Two Cayley Hall committee candidates have had their campaigning fancy dress described as “very poor taste” by Loughborough University, while another is said to have breached the University’s Equality and Diversity Policy.
Jak Cooper, who ran to be Cayley social secretary in November 2012, was challenged to dress up as the now disgraced television celebrity Jimmy Saville.
A candidate standing in the current Cayley Hall hustings, also standing for social secretary, Andrew Bargh, has recently been campaigning dressed as Oscar Pistorius, the Paralympic sprinter facing murder charges in South Africa.
In addition, HGM candidate, Piers Currell, has been pictured changing the colour of his skin using black face paint.
Jak Cooper went on to lose his campaign to become Cayley Hall social secretary in November.
“I can see how it may be in poor taste yet the Jimmy scandal reflects no representation of what my character is like, nor that of my hall,” he told The Epinal.
A spokesperson for the University told The Epinal:
“The wearing of fancy dress is part of student life. However, we would consider dressing, as alleged, in costumes that could cause offence to be in very poor taste and would strongly discourage students from doing so.”
Andrew Bargh declined to comment. He tweeted from his personal twitter account, “already got some people hating on this outfit #apologies.”
Ben Samuels, the Cayley Hall Chair, told The Epinal committee candidates were not forced to wear these “poor taste” outfits.
“It’s a matter of opinion if you find it inappropriate. Hustings candidates are not ‘forced’ into doing anything. The fancy dress is included in the challenges set by the previous committee member. As I said, it’s up to the candidates whether or not they participate.”

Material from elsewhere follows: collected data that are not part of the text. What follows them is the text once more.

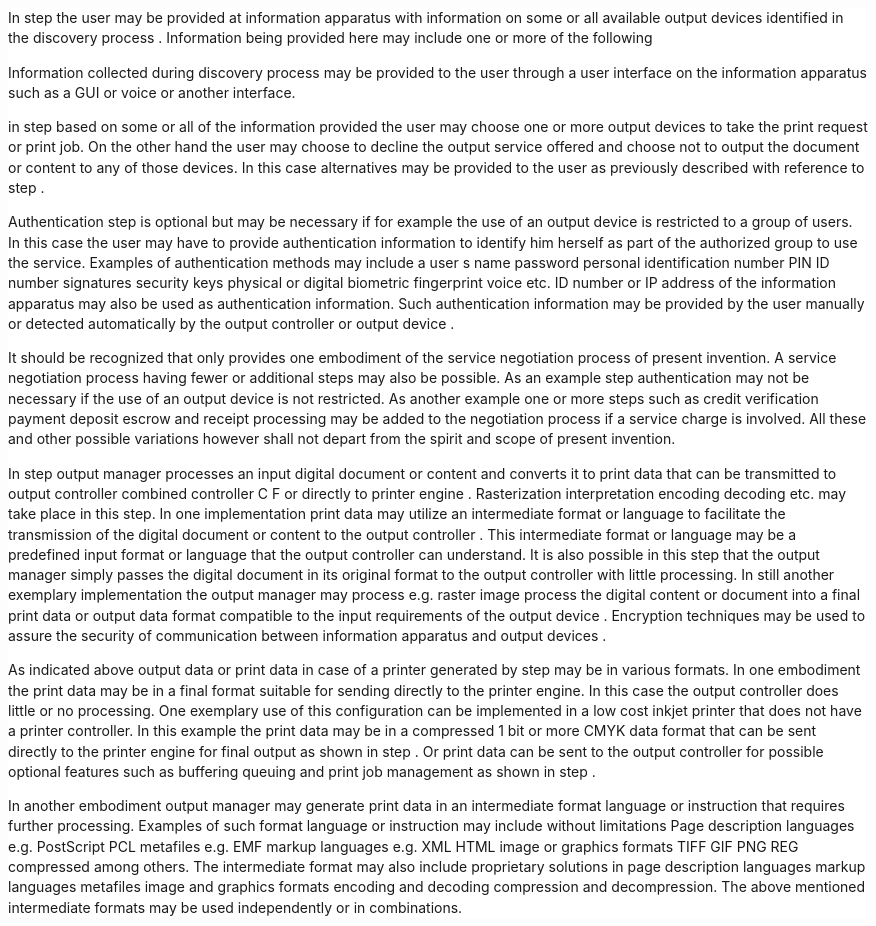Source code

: In step the user may be provided at information apparatus with information on some or all available output devices identified in the discovery process . Information being provided here may include one or more of the following 

Information collected during discovery process may be provided to the user through a user interface on the information apparatus such as a GUI or voice or another interface.

in step based on some or all of the information provided the user may choose one or more output devices to take the print request or print job. On the other hand the user may choose to decline the output service offered and choose not to output the document or content to any of those devices. In this case alternatives may be provided to the user as previously described with reference to step .

Authentication step is optional but may be necessary if for example the use of an output device is restricted to a group of users. In this case the user may have to provide authentication information to identify him herself as part of the authorized group to use the service. Examples of authentication methods may include a user s name password personal identification number PIN ID number signatures security keys physical or digital biometric fingerprint voice etc. ID number or IP address of the information apparatus may also be used as authentication information. Such authentication information may be provided by the user manually or detected automatically by the output controller or output device .

It should be recognized that only provides one embodiment of the service negotiation process of present invention. A service negotiation process having fewer or additional steps may also be possible. As an example step authentication may not be necessary if the use of an output device is not restricted. As another example one or more steps such as credit verification payment deposit escrow and receipt processing may be added to the negotiation process if a service charge is involved. All these and other possible variations however shall not depart from the spirit and scope of present invention.

In step output manager processes an input digital document or content and converts it to print data that can be transmitted to output controller combined controller C F or directly to printer engine . Rasterization interpretation encoding decoding etc. may take place in this step. In one implementation print data may utilize an intermediate format or language to facilitate the transmission of the digital document or content to the output controller . This intermediate format or language may be a predefined input format or language that the output controller can understand. It is also possible in this step that the output manager simply passes the digital document in its original format to the output controller with little processing. In still another exemplary implementation the output manager may process e.g. raster image process the digital content or document into a final print data or output data format compatible to the input requirements of the output device . Encryption techniques may be used to assure the security of communication between information apparatus and output devices .

As indicated above output data or print data in case of a printer generated by step may be in various formats. In one embodiment the print data may be in a final format suitable for sending directly to the printer engine. In this case the output controller does little or no processing. One exemplary use of this configuration can be implemented in a low cost inkjet printer that does not have a printer controller. In this example the print data may be in a compressed 1 bit or more CMYK data format that can be sent directly to the printer engine for final output as shown in step . Or print data can be sent to the output controller for possible optional features such as buffering queuing and print job management as shown in step .

In another embodiment output manager may generate print data in an intermediate format language or instruction that requires further processing. Examples of such format language or instruction may include without limitations Page description languages e.g. PostScript PCL metafiles e.g. EMF markup languages e.g. XML HTML image or graphics formats TIFF GIF PNG REG compressed among others. The intermediate format may also include proprietary solutions in page description languages markup languages metafiles image and graphics formats encoding and decoding compression and decompression. The above mentioned intermediate formats may be used independently or in combinations.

Loughborough Students Union President Ellie Read stopped short of condemning the actions of the candidates in question and stated in relation to Hall hustings:
“Hall hustings are run by each individual hall and they set their own standards in the running of all their events. We support and advise halls where appropriate and when requested for the events that they run. All behaviour of students is regulated by university guidelines and these can be found online in the student handbook.
“Any behaviours or actions that cause upset or offence is something the Union wouldn’t condone and specifically the issue of fancy dress in the union is something we’re looking into and is an on-going discussion that involved a detailed presentation to union council by the executive.

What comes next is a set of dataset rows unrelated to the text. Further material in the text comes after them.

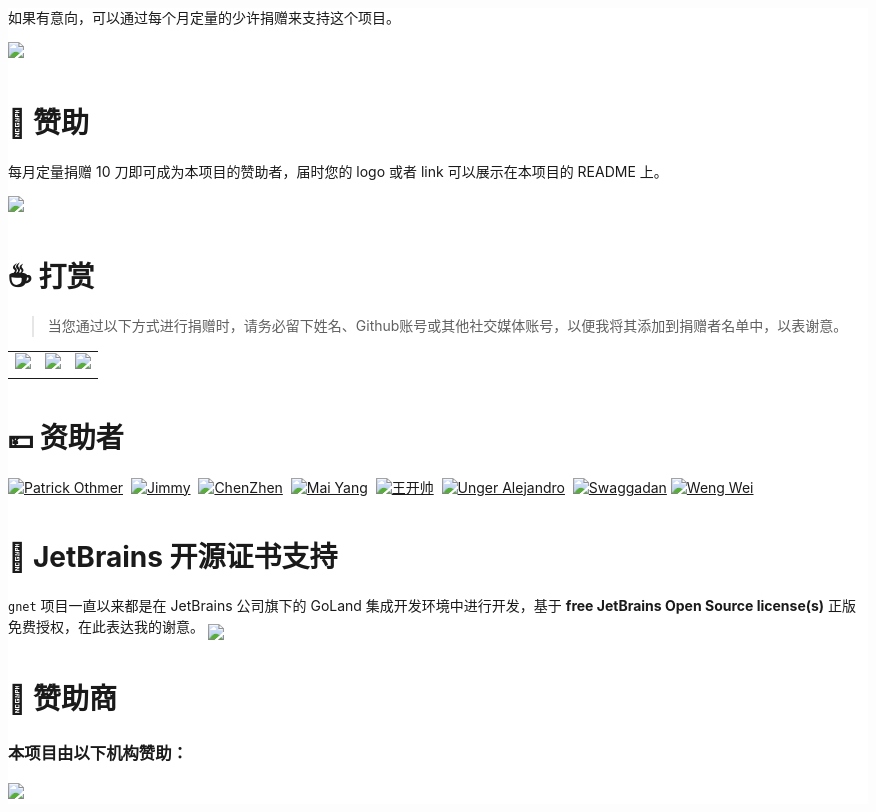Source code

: 如果有意向，可以通过每个月定量的少许捐赠来支持这个项目。

<a href="https://opencollective.com/gnet#backers" target="_blank"><img src="https://opencollective.com/gnet/backers.svg" /></a>

# 💎 赞助

每月定量捐赠 10 刀即可成为本项目的赞助者，届时您的 logo 或者 link 可以展示在本项目的 README 上。

<a href="https://opencollective.com/gnet#sponsors" target="_blank"><img src="https://opencollective.com/gnet/sponsors.svg" /></a>

# ☕️ 打赏

> 当您通过以下方式进行捐赠时，请务必留下姓名、Github账号或其他社交媒体账号，以便我将其添加到捐赠者名单中，以表谢意。

<table><tr>
<td><img src="https://raw.githubusercontent.com/panjf2000/illustrations/master/payments/WeChatPay.JPG" width="250" /></td>
<td><img src="https://raw.githubusercontent.com/panjf2000/illustrations/master/payments/AliPay.JPG" width="250" /></td>
<td><a href="https://www.paypal.me/R136a1X" target="_blank"><img src="https://raw.githubusercontent.com/panjf2000/illustrations/master/payments/PayPal.JPG" width="250" /></a></td>
</tr></table>

# 💴 资助者

<a target="_blank" href="https://github.com/patrick-othmer"><img src="https://avatars1.githubusercontent.com/u/8964313" width="100" alt="Patrick Othmer" /></a>&nbsp;&nbsp;<a target="_blank" href="https://github.com/panjf2000/gnet"><img src="https://avatars2.githubusercontent.com/u/50285334" width="100" alt="Jimmy" /></a>&nbsp;&nbsp;<a target="_blank" href="https://github.com/cafra"><img src="https://avatars0.githubusercontent.com/u/13758306" width="100" alt="ChenZhen" /></a>&nbsp;&nbsp;<a target="_blank" href="https://github.com/yangwenmai"><img src="https://avatars0.githubusercontent.com/u/1710912" width="100" alt="Mai Yang" /></a>&nbsp;&nbsp;<a target="_blank" href="https://github.com/BeijingWks"><img src="https://avatars3.githubusercontent.com/u/33656339" width="100" alt="王开帅" /></a>&nbsp;&nbsp;<a target="_blank" href="https://github.com/refs"><img src="https://avatars3.githubusercontent.com/u/6905948" width="100" alt="Unger Alejandro" /></a>&nbsp;&nbsp;<a target="_blank" href="https://github.com/Swaggadan"><img src="https://avatars.githubusercontent.com/u/137142" width="100" alt="Swaggadan" /></a>&nbsp;<a target="_blank" href="https://github.com/Wuvist"><img src="https://avatars.githubusercontent.com/u/657796" width="100" alt="Weng Wei" /></a>

# 🔑 JetBrains 开源证书支持

`gnet` 项目一直以来都是在 JetBrains 公司旗下的 GoLand 集成开发环境中进行开发，基于 **free JetBrains Open Source license(s)** 正版免费授权，在此表达我的谢意。
<a href="https://www.jetbrains.com/?from=gnet" target="_blank"><img src="https://raw.githubusercontent.com/panjf2000/illustrations/master/jetbrains/jetbrains-variant-4.png" width="250" align="middle" /></a>

# 🔋 赞助商

<p>
	<h3>本项目由以下机构赞助：</h3>
	<a href="https://www.digitalocean.com/"><img src="https://opensource.nyc3.cdn.digitaloceanspaces.com/attribution/assets/SVG/DO_Logo_horizontal_blue.svg" width="201px" />
	</a>
</p>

“The union always encourages students to think about how their actions and behaviours might cause offense or upset to others.”
Outgoing HSF President, Tom Allright, met with Samuels to discuss the matter.
“This is an issue that HSF has not taken lightly. We have moved swiftly within our capacity to resolve the problem. HSF has spoken with the Hall chair of Cayley about the issue and highlighted the significance and sensitivity of the problem.
“More importantly, the negative effects on the hall and students who have been insulted in the wider campus are HSF’s primary concern.
“Ultimately, HSF has no power over Halls, the outcome ultimately rests with the university. HSF must look into the interest of students and how we can make sure this is an issue which is treated properly.”
Since the cases of Cooper and Bargh came to light, it has been established that a further committee candidate in Cayley was ‘blacking-up’ using face paint. Piers Currell, running for HGM Chair, was pictured wearing the fancy dress by a Label Magazine photographer in the Union.
Currell was also unavailable for comment, but Loughborough University told The Epinal:
“Every member of the University community is obliged to ensure that their behaviour and actions do not discriminate against others, in accordance with the University’s Equality and Diversity Policy.
“Dressing up in this manner is in contravention of this policy. The University takes any such breach seriously and may consider taking disciplinary action against those involved.”